• Given instruction
Which lines in the records below contain the string "collectors"? Copy each of those lines in full, matching case exactly.

• Exercise data
☆ ☆ ☆

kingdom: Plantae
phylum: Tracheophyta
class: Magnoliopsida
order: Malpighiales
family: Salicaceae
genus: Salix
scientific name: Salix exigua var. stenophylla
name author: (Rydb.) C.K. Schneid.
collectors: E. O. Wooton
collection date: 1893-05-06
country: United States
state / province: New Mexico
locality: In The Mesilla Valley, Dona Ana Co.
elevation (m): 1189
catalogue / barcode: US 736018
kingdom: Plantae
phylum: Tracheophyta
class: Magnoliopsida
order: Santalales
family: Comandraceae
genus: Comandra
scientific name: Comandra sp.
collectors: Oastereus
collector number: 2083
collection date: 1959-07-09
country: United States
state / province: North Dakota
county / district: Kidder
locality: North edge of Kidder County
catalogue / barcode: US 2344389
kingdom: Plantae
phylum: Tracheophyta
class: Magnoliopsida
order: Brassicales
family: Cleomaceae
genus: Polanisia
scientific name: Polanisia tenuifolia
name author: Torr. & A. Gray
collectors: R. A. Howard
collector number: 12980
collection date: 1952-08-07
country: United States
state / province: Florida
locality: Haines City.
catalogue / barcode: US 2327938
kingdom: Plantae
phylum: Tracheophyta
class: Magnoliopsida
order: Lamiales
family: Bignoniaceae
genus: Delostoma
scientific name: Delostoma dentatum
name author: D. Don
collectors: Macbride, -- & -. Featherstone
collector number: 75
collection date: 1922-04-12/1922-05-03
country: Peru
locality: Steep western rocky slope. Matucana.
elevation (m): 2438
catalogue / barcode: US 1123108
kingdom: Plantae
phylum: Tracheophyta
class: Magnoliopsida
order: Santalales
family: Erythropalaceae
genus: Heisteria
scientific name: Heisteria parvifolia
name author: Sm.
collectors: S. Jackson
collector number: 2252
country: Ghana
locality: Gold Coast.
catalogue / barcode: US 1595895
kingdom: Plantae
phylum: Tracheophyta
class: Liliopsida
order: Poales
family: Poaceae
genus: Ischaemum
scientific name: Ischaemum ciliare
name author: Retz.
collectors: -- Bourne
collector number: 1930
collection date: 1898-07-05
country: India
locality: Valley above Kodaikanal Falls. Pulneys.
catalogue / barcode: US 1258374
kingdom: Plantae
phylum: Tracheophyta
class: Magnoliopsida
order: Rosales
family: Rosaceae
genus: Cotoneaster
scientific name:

☆ ☆ ☆

• Output of the exercise
collectors: E. O. Wooton
collectors: Oastereus
collectors: R. A. Howard
collectors: Macbride, -- & -. Featherstone
collectors: S. Jackson
collectors: -- Bourne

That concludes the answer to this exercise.